#### The problem
Look through the entries below and count every line in which "BUNGOMA" appears; reply with the number only.
[Exercise data — start]
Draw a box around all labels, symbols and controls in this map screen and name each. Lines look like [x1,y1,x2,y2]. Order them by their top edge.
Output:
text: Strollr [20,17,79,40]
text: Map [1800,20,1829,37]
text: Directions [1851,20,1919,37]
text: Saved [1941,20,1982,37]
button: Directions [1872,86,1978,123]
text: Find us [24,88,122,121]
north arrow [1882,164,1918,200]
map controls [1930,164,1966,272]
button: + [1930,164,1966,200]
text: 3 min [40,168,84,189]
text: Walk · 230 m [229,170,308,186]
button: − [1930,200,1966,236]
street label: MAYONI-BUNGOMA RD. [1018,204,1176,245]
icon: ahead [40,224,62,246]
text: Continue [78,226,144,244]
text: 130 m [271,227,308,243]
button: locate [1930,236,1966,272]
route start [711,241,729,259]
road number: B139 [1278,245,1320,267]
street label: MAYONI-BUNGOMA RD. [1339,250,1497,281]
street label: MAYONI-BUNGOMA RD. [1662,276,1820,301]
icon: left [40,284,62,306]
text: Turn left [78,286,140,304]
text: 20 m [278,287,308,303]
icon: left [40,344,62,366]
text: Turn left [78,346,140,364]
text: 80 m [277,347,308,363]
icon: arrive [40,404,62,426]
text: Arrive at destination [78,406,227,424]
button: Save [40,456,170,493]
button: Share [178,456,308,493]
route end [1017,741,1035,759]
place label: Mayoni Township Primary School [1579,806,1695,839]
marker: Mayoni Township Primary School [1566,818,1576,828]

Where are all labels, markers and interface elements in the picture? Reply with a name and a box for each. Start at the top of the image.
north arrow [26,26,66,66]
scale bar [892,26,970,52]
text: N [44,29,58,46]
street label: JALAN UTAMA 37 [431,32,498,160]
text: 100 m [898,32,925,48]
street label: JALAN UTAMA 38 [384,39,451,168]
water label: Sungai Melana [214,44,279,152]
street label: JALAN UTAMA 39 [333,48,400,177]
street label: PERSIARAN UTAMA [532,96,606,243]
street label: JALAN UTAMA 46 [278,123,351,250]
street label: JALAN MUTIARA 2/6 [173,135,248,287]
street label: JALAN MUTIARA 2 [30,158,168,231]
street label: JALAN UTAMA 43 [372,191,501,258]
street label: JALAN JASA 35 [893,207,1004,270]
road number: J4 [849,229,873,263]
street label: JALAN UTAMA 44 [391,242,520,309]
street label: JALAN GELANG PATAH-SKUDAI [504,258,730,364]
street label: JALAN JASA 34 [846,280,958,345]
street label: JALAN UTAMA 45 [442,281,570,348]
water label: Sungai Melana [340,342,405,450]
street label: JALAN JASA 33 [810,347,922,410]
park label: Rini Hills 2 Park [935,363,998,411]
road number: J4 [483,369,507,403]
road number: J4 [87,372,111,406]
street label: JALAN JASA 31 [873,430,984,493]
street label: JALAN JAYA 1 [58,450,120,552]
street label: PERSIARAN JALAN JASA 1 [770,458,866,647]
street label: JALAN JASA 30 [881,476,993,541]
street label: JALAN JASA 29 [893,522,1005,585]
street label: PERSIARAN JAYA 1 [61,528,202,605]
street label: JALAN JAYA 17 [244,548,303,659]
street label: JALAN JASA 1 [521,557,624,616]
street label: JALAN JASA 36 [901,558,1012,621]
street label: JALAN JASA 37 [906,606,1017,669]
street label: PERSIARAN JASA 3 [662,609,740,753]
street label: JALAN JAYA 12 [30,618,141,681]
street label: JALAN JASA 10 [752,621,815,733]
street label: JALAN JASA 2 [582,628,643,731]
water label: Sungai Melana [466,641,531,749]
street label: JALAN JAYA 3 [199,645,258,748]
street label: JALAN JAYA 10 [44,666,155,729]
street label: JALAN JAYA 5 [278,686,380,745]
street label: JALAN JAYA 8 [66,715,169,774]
[Exercise data — finish]
#### Result below
3